制御性T細胞は<em>in vivo</em> で骨量減少を抑制する
Nature Reviews Rheumatology
2010年8月1日
TREG cells block bone loss in vivo
Journal of Immunology に掲載されたZaissらの研究によれば、制御性T(TREG)細胞の刺激により、腫瘍壊死因子 (TNF)が誘発する骨破壊が抑制される。
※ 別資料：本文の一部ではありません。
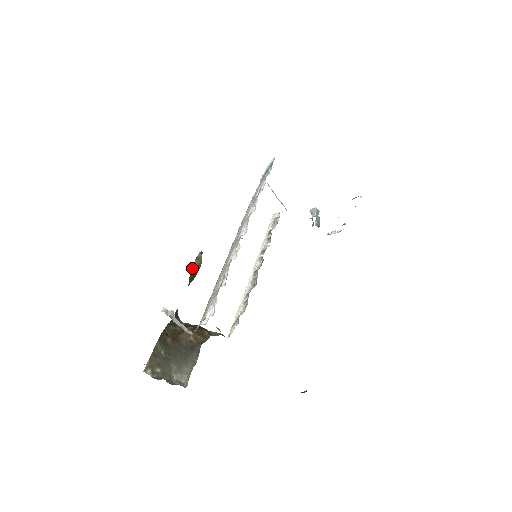
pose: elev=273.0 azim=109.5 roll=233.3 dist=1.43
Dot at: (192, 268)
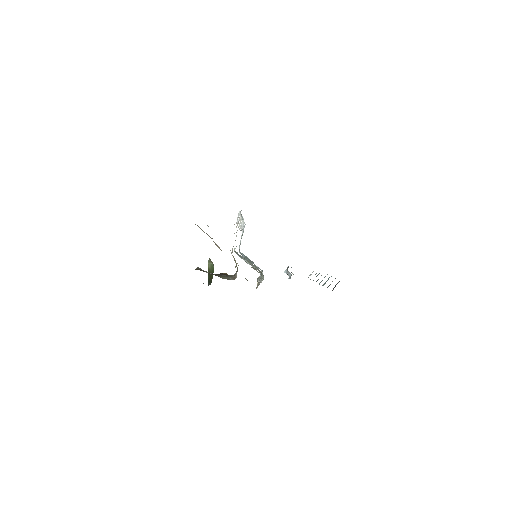
Dot at: (208, 262)
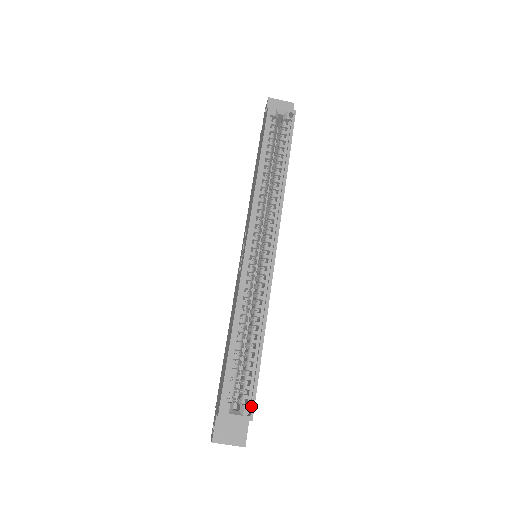
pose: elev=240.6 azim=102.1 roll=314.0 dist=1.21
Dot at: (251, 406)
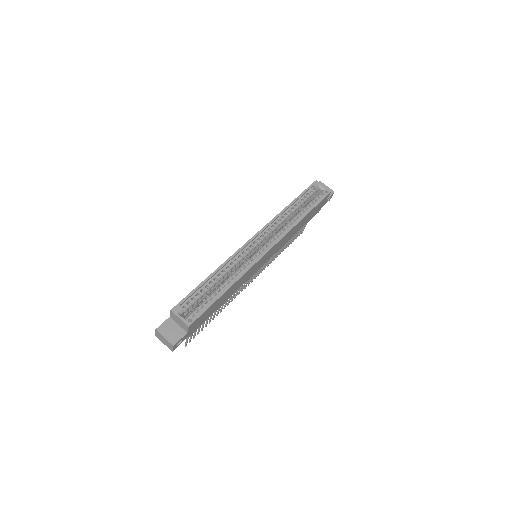
Dot at: (194, 318)
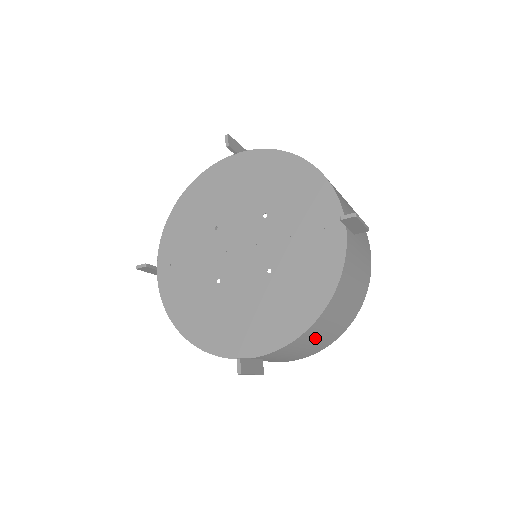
著者らは以前に、TREG 細胞がin vitro で破骨細胞の分化を直接的に抑制することを示している。本研究では、in vivo での骨に対するTREG細胞の作用とTREG細胞の免疫調節作用とを区別するために、炎症性関節炎のヒトTNF-トランスジェニックマウスモデルが用いられた。このマウスモデルはT 細胞非依存性であり、局所性および全身性の過剰な骨量減少を示すという特徴をもつ。
放射線照射したTNF-トランスジェニックマウスを、転写因子FOXP3を過剰発現したマウスの骨髄で再構成したところ、TREG細胞数の増加が認められた。これらのレシピエントマウスは、TNF誘発性の局所性関節破壊および全身性の骨量減少から効果的に保護された。こうした作用には、破骨細胞分化に対するTREG細胞の影響が関与している。対照的に、TREG細胞を欠いているドナー由来の骨髄を移植されたマウスでは、破骨細胞形成が亢進された結果、骨量減少量が増加した。
著者らは、抗CD28-スーパーアゴニスト抗体を用いた薬理学的アプローチ法によるTREG細胞の増殖も行った。この抗体でin vivo 処理を行うことにより、TNF-トランスジェニックマウスにおけるTNF誘発性骨量減少が阻止され、注目すべきことに野生型マウスでは全身の骨密度が増加した。
著者らは、TREG細胞がヒトにおける骨破壊を制御するという見解を裏づけて、FOXP3+ T細胞の濃度は、関節リウマチ患者および健常対照者の末梢血中における骨破壊マーカーの血清濃度と逆相関することを報告した。
以上の結果から、TREG細胞活性の亢進は、関節リウマチ患者における炎症誘発性の構造的骨破壊を阻止する治療戦略となり得ることが示唆される。